> [Exercise prompt] Retype every line of text in the records below exactly, and leave the pictures out of your answer.

[Source information — start]

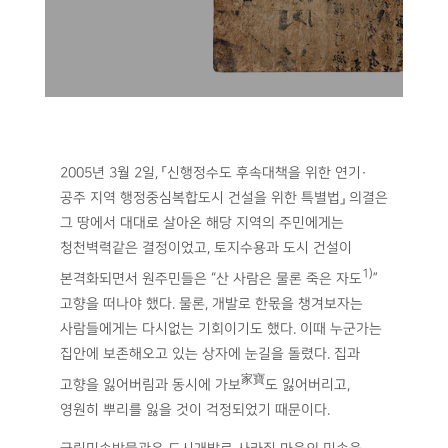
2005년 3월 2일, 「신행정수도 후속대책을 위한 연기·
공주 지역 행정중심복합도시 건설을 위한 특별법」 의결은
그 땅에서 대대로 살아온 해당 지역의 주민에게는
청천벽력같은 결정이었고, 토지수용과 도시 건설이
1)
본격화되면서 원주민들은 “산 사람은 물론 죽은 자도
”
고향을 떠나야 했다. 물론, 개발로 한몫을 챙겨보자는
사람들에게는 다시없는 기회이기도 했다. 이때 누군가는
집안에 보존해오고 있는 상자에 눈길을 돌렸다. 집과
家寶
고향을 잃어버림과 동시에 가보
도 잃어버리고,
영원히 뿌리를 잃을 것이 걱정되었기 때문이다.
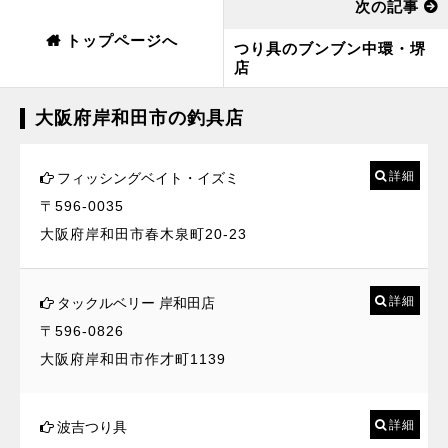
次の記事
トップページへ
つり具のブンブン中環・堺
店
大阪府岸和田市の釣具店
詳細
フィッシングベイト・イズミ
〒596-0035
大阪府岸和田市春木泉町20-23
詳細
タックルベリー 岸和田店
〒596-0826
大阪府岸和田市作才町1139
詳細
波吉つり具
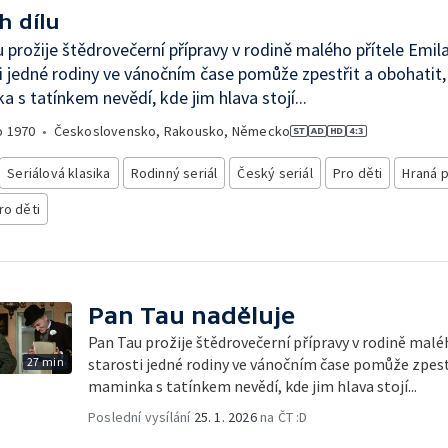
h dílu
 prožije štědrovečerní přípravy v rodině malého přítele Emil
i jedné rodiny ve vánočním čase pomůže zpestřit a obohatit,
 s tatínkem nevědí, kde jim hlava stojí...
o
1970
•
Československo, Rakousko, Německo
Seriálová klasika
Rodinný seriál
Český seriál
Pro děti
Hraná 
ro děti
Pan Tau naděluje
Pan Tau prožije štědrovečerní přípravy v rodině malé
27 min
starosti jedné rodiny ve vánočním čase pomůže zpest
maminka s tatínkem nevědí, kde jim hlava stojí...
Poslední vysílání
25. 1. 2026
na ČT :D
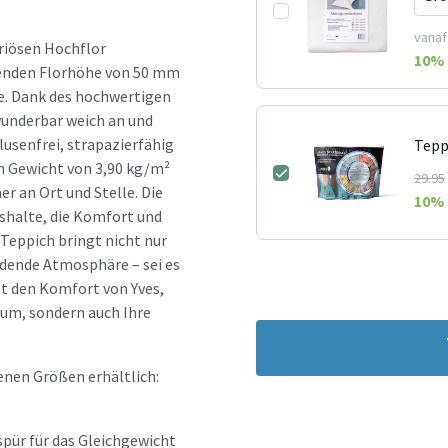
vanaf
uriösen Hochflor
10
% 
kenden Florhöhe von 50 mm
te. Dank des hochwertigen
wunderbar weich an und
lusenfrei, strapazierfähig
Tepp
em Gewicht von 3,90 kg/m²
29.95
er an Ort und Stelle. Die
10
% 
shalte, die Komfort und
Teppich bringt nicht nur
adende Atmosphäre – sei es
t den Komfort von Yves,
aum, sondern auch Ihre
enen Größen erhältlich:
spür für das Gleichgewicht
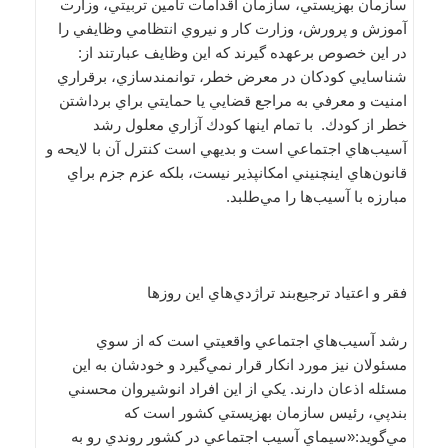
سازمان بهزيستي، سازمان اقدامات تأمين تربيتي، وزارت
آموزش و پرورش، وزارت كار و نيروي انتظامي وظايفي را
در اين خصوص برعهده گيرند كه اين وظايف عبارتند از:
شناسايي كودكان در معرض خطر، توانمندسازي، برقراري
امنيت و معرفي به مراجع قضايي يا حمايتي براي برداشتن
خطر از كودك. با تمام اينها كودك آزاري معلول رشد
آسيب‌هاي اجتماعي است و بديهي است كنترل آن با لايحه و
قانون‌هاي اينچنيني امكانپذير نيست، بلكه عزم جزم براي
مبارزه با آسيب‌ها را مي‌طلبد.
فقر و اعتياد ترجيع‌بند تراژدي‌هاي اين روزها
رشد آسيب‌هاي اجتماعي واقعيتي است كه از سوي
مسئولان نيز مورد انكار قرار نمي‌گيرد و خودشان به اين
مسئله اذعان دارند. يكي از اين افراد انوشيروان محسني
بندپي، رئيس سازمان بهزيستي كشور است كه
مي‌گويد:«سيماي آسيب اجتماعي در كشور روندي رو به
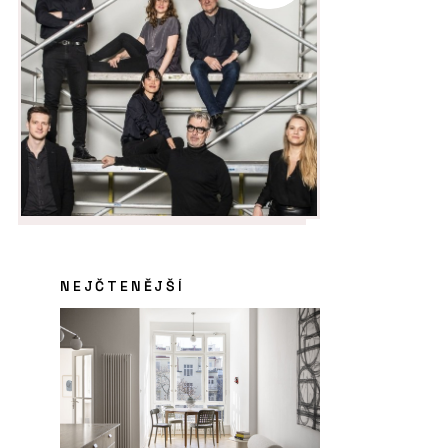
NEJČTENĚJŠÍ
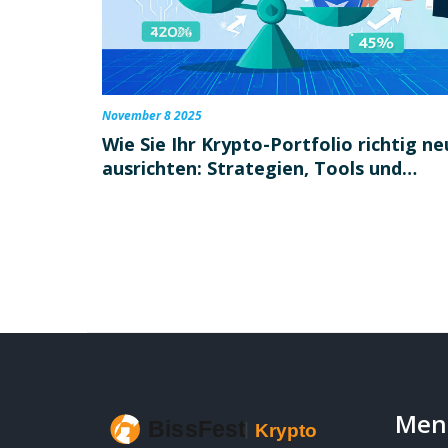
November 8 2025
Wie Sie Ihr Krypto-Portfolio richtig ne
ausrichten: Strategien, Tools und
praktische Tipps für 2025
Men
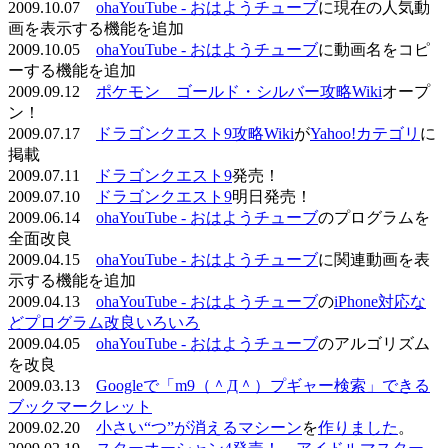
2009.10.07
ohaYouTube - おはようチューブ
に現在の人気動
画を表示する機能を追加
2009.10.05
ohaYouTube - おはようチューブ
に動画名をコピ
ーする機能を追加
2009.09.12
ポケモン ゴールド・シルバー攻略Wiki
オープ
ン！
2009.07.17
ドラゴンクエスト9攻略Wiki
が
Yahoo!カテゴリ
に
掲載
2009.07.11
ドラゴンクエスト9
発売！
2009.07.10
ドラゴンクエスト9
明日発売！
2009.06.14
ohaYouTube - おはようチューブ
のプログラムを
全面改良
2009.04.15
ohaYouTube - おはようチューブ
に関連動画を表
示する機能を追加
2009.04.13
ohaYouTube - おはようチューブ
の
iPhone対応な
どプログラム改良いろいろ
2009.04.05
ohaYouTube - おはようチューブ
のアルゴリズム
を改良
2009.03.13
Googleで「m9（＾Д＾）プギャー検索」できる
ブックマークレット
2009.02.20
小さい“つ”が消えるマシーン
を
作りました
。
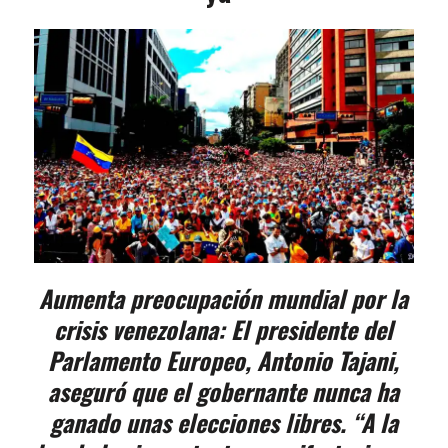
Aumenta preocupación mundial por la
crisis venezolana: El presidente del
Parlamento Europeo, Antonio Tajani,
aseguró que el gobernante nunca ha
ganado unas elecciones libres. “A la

[Source information — finish]

> [Answer to this problem]
2005년 3월 2일, 「신행정수도 후속대책을 위한 연기·
공주 지역 행정중심복합도시 건설을 위한 특별법」 의결은
그 땅에서 대대로 살아온 해당 지역의 주민에게는
청천벽력같은 결정이었고, 토지수용과 도시 건설이
1)
본격화되면서 원주민들은 “산 사람은 물론 죽은 자도
”
고향을 떠나야 했다. 물론, 개발로 한몫을 챙겨보자는
사람들에게는 다시없는 기회이기도 했다. 이때 누군가는
집안에 보존해오고 있는 상자에 눈길을 돌렸다. 집과
家寶
고향을 잃어버림과 동시에 가보
도 잃어버리고,
영원히 뿌리를 잃을 것이 걱정되었기 때문이다.
次の記事
トップページへ
つり具のブンブン中環・堺
店
大阪府岸和田市の釣具店
詳細
フィッシングベイト・イズミ
〒596-0035
大阪府岸和田市春木泉町20-23
詳細
タックルベリー 岸和田店
〒596-0826
大阪府岸和田市作才町1139
詳細
波吉つり具
h dílu
 prožije štědrovečerní přípravy v rodině malého přítele Emil
i jedné rodiny ve vánočním čase pomůže zpestřit a obohatit,
 s tatínkem nevědí, kde jim hlava stojí...
o
1970
•
Československo, Rakousko, Německo
Seriálová klasika
Rodinný seriál
Český seriál
Pro děti
Hraná 
ro děti
Pan Tau naděluje
Pan Tau prožije štědrovečerní přípravy v rodině malé
27 min
starosti jedné rodiny ve vánočním čase pomůže zpest
maminka s tatínkem nevědí, kde jim hlava stojí...
Poslední vysílání
25. 1. 2026
na ČT :D
vanaf
uriösen Hochflor
10
% 
kenden Florhöhe von 50 mm
te. Dank des hochwertigen
wunderbar weich an und
lusenfrei, strapazierfähig
Tepp
em Gewicht von 3,90 kg/m²
29.95
er an Ort und Stelle. Die
10
% 
shalte, die Komfort und
Teppich bringt nicht nur
adende Atmosphäre – sei es
t den Komfort von Yves,
aum, sondern auch Ihre
enen Größen erhältlich:
spür für das Gleichgewicht
سازمان بهزيستي، سازمان اقدامات تأمين تربيتي، وزارت
آموزش و پرورش، وزارت كار و نيروي انتظامي وظايفي را
در اين خصوص برعهده گيرند كه اين وظايف عبارتند از:
شناسايي كودكان در معرض خطر، توانمندسازي، برقراري
امنيت و معرفي به مراجع قضايي يا حمايتي براي برداشتن
خطر از كودك. با تمام اينها كودك آزاري معلول رشد
آسيب‌هاي اجتماعي است و بديهي است كنترل آن با لايحه و
قانون‌هاي اينچنيني امكانپذير نيست، بلكه عزم جزم براي
مبارزه با آسيب‌ها را مي‌طلبد.
فقر و اعتياد ترجيع‌بند تراژدي‌هاي اين روزها
رشد آسيب‌هاي اجتماعي واقعيتي است كه از سوي
مسئولان نيز مورد انكار قرار نمي‌گيرد و خودشان به اين
مسئله اذعان دارند. يكي از اين افراد انوشيروان محسني
بندپي، رئيس سازمان بهزيستي كشور است كه
مي‌گويد:«سيماي آسيب اجتماعي در كشور روندي رو به
NEJČTENĚJŠÍ
November 8 2025
Wie Sie Ihr Krypto-Portfolio richtig ne
ausrichten: Strategien, Tools und
praktische Tipps für 2025
Men
2009.10.07
ohaYouTube - おはようチューブ
に現在の人気動
画を表示する機能を追加
2009.10.05
ohaYouTube - おはようチューブ
に動画名をコピ
ーする機能を追加
2009.09.12
ポケモン ゴールド・シルバー攻略Wiki
オープ
ン！
2009.07.17
ドラゴンクエスト9攻略Wiki
が
Yahoo!カテゴリ
に
掲載
2009.07.11
ドラゴンクエスト9
発売！
2009.07.10
ドラゴンクエスト9
明日発売！
2009.06.14
ohaYouTube - おはようチューブ
のプログラムを
全面改良
2009.04.15
ohaYouTube - おはようチューブ
に関連動画を表
示する機能を追加
2009.04.13
ohaYouTube - おはようチューブ
の
iPhone対応な
どプログラム改良いろいろ
2009.04.05
ohaYouTube - おはようチューブ
のアルゴリズム
を改良
2009.03.13
Googleで「m9（＾Д＾）プギャー検索」できる
ブックマークレット
2009.02.20
小さい“つ”が消えるマシーン
を
作りました
。
Aumenta preocupación mundial por la
crisis venezolana: El presidente del
Parlamento Europeo, Antonio Tajani,
aseguró que el gobernante nunca ha
ganado unas elecciones libres. “A la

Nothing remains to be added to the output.